Complete the following ▸
A - In the profile of physician Raymond Barfield below, at which health system is he an oncologist and pediatric palliative care specialist?
B - Extend the profile of physician Raymond Barfield below with the next passage, picking up after its last sentence.
BEGIN Quoted passage
For most of his life, Raymond Barfield was a person of faith. He grew up in the church and maintained his faith right up to his early years as a physician. But his time working as a pediatric oncologist pushed him to the limits of his emotional and spiritual capacity.
He experienced burnout and temporarily abandoned his faith. Those experiences led Barfield to spend years thinking deeply about what it means to believe in God and how to understand love in its truest form. Today Barfield is an oncologist and pediatric palliative care specialist at Duke Health. He is also a writer, and a professor of pediatrics and Christian philosophy at Duke University. He speaks with host Frank Stasio about his philosophical writing and his life’s work as a palliative care physician.
On understanding the language of his patients:
The way that we described them on our rounds — which was mostly with the language of biology — sometimes with the language of finance, sometimes with the language of liability. But none of those languages were the languages families and patients were using. They were talking about what they were afraid of — what they hoped for. They were telling us what was at risk, what they might lose, what they had lost.
On learning to listen with patience and love:
Once I learned how to be more present to them, rather than going straight to the fix, they would tell me things like, “That's the first time that I've ever actually been listened to by a doctor. It's the first time I've felt heard by a doctor."
END Quoted passage
BEGIN Record extracts
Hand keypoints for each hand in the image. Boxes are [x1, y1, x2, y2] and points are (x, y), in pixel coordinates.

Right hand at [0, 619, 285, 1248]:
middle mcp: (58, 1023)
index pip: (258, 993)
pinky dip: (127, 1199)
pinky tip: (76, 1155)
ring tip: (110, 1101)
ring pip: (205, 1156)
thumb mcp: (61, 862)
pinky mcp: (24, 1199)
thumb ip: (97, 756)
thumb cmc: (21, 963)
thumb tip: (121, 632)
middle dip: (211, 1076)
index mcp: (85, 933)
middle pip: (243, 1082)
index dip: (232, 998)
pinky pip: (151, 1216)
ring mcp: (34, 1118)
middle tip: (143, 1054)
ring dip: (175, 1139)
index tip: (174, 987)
END Record extracts
Results for the exercise ▸
A - Duke Health

B -
On his personal crisis while working as a bone marrow transplant physician:
We had a 50 percent mortality rate, and the way we justified it to ourselves is without the transplant it would be 100 percent mortality rate, so at least we're doing better than 100 percent mortality rate. But the density of death and suffering that I experienced during that phase of my career really tested everything about me.
On the challenge of caring for dying patients:
My formation as physician had not given me the skills that I needed to walk into a room where I was no longer able to offer a cure and yet to continue to be meaningfully present as a physician to the patient and to the family. As soon as I lost the language of cure — as soon as I could no longer be the hero that walked into the room and said, “We've got this. I have something that might be able to cure you.” As soon as I lost that, I didn't know what to say.
On reframing his understanding of God:
I came across a Catholic, Thomas Aquinas, who sort of is the central theologian of the Catholic Church. And in his “Summa Theologica,” I came across this one little sentence that changed the way that I framed the search for God. And Thomas Aquinas, the church father of the Catholic church said, “The deepest thing that we can know in this life about God is that we don't know what God is.” And I thought that if Thomas Aquinas can say that then surely it's OK if I don't have a comprehensive explanation for who or what God is.